Assignment
Reproduce the part of the authorship attribution page between "Authorship Attribution with Random" and "number of authors.", inclusive, word for word.
··· Selected excerpt ···
Authorship Attribution with Random Forests and TFIDF Scores
This repository contains code for the blog post Large Scale Authorship Attribution with Machine Learning. It uses a Random Forest model along with TFIDF scores as features to perform authorship classification among n number of authors.
Path | Description |
---|---|
Authorship-Attribution | Main folder. |
└ sample_data | Folder containing data for authors. |
├ authors_folders | One folder for each author. |
├ authors_article_0.txt | First article of the author. |
├ authors_article_1.txt | Second article. |
├ ... authors_article_n.txt | ... Last article. |
├ attribution_model.py | Authorship attribution model. |
You will need to install the following package to run the authorship attribution model.
- Scikit-learn
In order to run the model, please use the following command:
python3 attribution_model.py --articles_per_author 250 --authors_to_keep 5 --data_folder sample_data
The script takes three parameters as inputs:
- articles_per_author: How many articles do you want to use per author. The range can be anywhere between [10-Maximum Number of Articles per any Author]
- authors_to_keep: How many authors do you want in your attribution classifier. The range can be anywhere between [2-Total Authors]
- data_folder: Data folder containing a single directory for each author.
··· Given information ···
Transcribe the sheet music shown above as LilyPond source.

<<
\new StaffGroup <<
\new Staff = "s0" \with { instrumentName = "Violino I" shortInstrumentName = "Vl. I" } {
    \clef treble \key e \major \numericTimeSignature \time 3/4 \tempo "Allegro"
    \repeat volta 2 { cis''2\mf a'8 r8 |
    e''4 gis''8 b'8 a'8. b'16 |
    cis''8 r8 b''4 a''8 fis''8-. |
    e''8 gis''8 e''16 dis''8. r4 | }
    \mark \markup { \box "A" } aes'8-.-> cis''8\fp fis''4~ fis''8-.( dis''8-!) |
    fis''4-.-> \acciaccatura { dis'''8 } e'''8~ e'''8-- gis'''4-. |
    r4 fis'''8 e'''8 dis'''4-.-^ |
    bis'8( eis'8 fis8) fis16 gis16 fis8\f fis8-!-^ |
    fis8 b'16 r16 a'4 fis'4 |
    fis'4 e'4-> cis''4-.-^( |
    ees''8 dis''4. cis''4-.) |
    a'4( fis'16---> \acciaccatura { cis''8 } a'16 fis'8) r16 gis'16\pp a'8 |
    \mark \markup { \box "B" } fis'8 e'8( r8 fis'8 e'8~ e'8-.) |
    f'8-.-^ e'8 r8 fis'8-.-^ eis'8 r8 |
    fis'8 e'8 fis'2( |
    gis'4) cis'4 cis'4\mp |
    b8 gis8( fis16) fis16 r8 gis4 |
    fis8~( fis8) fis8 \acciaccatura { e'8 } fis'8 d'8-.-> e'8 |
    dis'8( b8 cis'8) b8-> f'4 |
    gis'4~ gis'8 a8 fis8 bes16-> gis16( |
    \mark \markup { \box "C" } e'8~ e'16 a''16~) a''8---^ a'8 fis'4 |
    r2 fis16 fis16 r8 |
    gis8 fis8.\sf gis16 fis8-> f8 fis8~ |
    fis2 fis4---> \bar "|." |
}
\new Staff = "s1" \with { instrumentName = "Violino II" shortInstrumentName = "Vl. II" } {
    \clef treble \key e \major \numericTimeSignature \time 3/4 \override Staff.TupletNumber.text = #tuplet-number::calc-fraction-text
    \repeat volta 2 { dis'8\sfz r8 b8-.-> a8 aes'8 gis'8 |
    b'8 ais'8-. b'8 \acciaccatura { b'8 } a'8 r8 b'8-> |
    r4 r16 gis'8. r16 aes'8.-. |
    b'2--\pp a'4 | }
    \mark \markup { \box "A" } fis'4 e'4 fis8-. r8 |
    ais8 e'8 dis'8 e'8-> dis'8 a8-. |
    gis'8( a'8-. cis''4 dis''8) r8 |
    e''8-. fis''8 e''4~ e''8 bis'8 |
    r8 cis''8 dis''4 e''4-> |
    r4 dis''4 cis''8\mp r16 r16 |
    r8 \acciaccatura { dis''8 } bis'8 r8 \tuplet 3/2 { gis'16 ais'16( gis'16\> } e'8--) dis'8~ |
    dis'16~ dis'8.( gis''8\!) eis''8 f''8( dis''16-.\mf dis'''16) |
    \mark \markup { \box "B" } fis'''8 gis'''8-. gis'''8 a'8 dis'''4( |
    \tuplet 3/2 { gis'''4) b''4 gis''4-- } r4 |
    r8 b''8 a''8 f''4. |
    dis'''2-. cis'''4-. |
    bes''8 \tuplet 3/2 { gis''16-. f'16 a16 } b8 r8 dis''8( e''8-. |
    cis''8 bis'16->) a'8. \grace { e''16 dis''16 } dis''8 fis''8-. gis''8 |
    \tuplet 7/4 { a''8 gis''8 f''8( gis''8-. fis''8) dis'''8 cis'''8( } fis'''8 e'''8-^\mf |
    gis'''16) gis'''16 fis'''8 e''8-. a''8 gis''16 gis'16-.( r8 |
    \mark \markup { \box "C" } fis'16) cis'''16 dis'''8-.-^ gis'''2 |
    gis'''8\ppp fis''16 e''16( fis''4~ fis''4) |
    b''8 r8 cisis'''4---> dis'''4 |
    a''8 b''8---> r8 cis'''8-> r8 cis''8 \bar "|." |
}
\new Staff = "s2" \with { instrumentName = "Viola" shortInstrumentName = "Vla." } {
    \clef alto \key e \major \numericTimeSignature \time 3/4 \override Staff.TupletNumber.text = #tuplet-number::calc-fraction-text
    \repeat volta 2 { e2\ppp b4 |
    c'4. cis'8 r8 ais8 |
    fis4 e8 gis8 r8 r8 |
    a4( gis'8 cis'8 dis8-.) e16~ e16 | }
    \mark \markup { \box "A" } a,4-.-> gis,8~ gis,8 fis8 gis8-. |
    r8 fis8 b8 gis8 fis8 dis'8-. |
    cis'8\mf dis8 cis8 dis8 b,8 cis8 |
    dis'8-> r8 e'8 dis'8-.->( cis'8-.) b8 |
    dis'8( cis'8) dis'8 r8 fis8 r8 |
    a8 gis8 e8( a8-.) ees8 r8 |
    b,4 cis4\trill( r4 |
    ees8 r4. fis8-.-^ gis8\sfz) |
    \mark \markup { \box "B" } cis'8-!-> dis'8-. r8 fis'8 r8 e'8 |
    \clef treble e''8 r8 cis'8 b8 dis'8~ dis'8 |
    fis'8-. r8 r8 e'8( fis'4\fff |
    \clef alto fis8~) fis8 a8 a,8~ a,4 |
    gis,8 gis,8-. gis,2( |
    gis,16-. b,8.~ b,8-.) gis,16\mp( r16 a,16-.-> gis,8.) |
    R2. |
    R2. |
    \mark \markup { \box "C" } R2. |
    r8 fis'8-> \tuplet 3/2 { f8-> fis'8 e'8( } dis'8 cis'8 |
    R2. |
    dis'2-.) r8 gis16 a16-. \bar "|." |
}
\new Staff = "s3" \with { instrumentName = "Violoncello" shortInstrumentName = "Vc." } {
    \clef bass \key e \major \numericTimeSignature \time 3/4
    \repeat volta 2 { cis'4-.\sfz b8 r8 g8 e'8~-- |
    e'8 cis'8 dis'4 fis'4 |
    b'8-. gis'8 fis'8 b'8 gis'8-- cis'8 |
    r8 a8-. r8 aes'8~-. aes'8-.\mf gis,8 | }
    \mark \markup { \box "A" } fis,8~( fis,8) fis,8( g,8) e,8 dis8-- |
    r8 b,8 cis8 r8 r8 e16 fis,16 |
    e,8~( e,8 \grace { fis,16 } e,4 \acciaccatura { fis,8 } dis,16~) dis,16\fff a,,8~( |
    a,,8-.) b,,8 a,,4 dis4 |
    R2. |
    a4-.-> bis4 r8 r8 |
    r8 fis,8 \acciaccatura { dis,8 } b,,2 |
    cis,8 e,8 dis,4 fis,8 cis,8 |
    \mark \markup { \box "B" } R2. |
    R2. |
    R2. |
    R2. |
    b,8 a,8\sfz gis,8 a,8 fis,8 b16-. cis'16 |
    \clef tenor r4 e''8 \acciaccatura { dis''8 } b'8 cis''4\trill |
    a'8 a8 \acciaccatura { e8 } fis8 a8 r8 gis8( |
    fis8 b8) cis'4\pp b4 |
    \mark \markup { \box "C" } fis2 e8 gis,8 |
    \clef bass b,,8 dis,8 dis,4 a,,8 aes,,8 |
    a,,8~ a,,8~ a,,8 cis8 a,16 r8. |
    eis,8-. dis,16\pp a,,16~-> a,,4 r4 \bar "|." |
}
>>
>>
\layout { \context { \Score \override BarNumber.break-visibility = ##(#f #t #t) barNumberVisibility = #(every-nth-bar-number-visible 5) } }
···
Result below
Authorship Attribution with Random Forests and TFIDF Scores
This repository contains code for the blog post Large Scale Authorship Attribution with Machine Learning. It uses a Random Forest model along with TFIDF scores as features to perform authorship classification among n number of authors.